In the meantime, the American President Lines, in a letter dated November 25, 1946, agreed to pay to the
plaintiff the amount of P476.17 under its liability in the bill of lading, and when this offer was rejected, the
claim was finally settled in the amount of P1,021.25. As a result, the amount claimed in the complaint as
the ultimate liability of the defendant under the insurance contract was reduced to P717.82 only.

After trial, at which both parties presented their respective evidence, the court rendered judgment as
stated in the early part of this decision. The motion for reconsideration filed by the defendant having been
denied, the case was appealed to this court.

ISSUE: W/N the trial court erred in holding that defendant, as agent of Westchester Fire Insurance
Company of New York, United States of America, is responsible upon the insurance claim subject to the
suit.

HELD: YES.
Counsel next contends that Warner, Barnes and Co., Ltd., is not the real party in interest against whom
the suit should be brought. It is claimed that this action should have been filed against its principal, the
Westchester Fire Insurance Company of New York.

This point is also well taken. Section 2, Rule 3 of the Rules of Court requires that "every action must be
prosecuted in the name of the real party in interest." A corollary proposition to this rule is that an action
must be brought against the real party in interest, or against a party which may be bound by the judgment
to be rendered therein. The real party in interest is the party who would be benefited or injured by the
judgment, or the "party entitled to the avails of the suit".

In the case at bar, the defendant issued upon in its capacity as agent of Westchester Fire Insurance
Company of New York in spite of the fact that the insurance contract has not been signed by it. As we
have said, the defendant did not assume any obligation thereunder either as agent or as a principal. It
cannot, therefore, be made liable under said contract, and hence it can be said that this case was filed
against one who is not the real party in interest.

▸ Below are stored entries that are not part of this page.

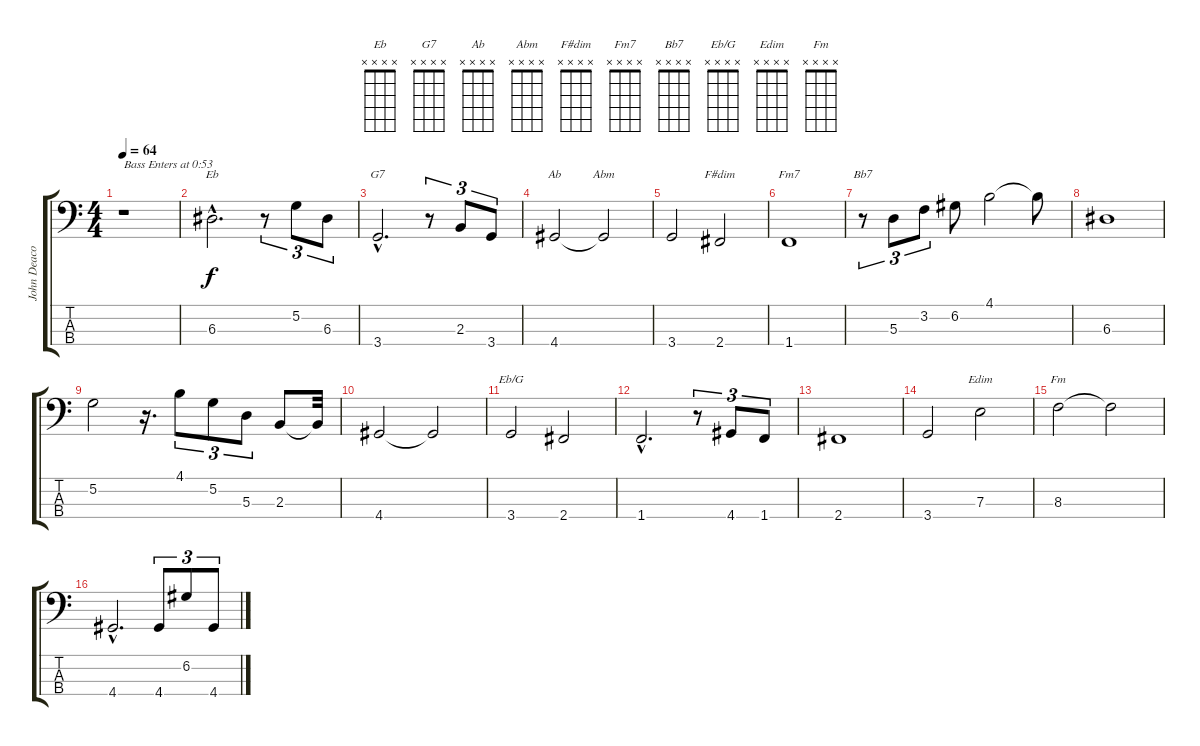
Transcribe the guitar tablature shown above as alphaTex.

\track ("John Deacon (Fretless bass)" "John Deaco") {instrument fretlessbass}
\staff {score tabs}
\tuning (G2 D2 A1 E1) {hide}
\chord ("Eb" x x x x)
\chord ("G7" x x x x)
\chord ("Ab" x x x x)
\chord ("Abm" x x x x)
\chord ("F#dim" x x x x)
\chord ("Fm7" x x x x)
\chord ("Bb7" x x x x)
\chord ("Eb/G" x x x x)
\chord ("Edim" x x x x)
\chord ("Fm" x x x x)
\ts (4 4)
\tempo 64
\clef f4
\ks c
r.1{txt "Bass Enters at 0:53" dy f instrument fretlessbass} |
6.3{hac}.2{d ch "Eb"} r.8{tu (3 2)} 5.2.8{tu (3 2)} 6.3.8{tu (3 2)} |
3.4{hac}.2{d ch "G7"} r.8{tu (3 2)} 2.3.8{tu (3 2)} 3.4.8{tu (3 2)} |
4.4.2{ch "Ab"} 4.4{t}.2{ch "Abm"} |
3.4.2 2.4.2{ch "F#dim"} |
1.4.1{ch "Fm7"} |
r.8{tu (3 2) ch "Bb7"} 5.3.8{tu (3 2)} 3.2.8{tu (3 2)} 6.2.8 4.1.2 4.1{t}.8 |
6.3.1 |
5.2.2 r.16{d} 4.1.8{tu (3 2)} 5.2.8{tu (3 2)} 5.3.8{tu (3 2)} 2.3.8 2.3{t}.32 |
4.4.2 4.4{t}.2 |
3.4.2{ch "Eb/G"} 2.4.2 |
1.4{hac}.2{d} r.8{tu (3 2)} 4.4.8{tu (3 2)} 1.4.8{tu (3 2)} |
2.4.1 |
3.4.2 7.3.2{ch "Edim"} |
8.3.2{ch "Fm"} 8.3{t}.2 |
4.4{hac}.2{d} 4.4.8{tu (3 2)} 6.2.8{tu (3 2)} 4.4.8{tu (3 2)}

We agree with counsel for the appellee that the defendant is a settlement and adjustment agent of the
foreign insurance company and that as such agent it has the authority to settle all the losses and claims
that may arise under the policies that may be issued by or in behalf of said company in accordance with
the instructions it may receive from time to time from its principal, but we disagree with counsel in his
contention that as such adjustment and settlement agent, the defendant has assumed personal liability
under said policies, and, therefore, it can be sued in its own right. An adjustment and settlement agent is
no different from any other agent from the point of view of his responsibility, for he also acts in a
representative capacity. Whenever he adjusts or settles a claim, he does it in behalf of his principal, and
his action is binding not upon himself but upon his principal. And here again, the ordinary rule of agency
applies. The following authorities bear this out:

An insurance adjuster is ordinarily a special agent for the person or company for whom he acts,
and his authority is prima facie coextensive with the business intrusted to him. . . .

An adjuster does not discharge functions of a quasi-judicial nature, but represents his employer,
to whom he owes faithful service, and for his acts, in the employer's interest, the employer is
responsible so long as the acts are done while the agent is acting within the scope of his
employment.

It, therefore, clearly appears that the scope and extent of the functions of an adjustment and settlement
agent do not include personal liability. His functions are merely to settle and adjust claims in behalf of his
principal if those claims are proven and undisputed, and if the claim is disputed or is disapproved by the
principal, like in the instant case, the agent does not assume any personal liability. The recourse of the
insured is to press his claim against the principal.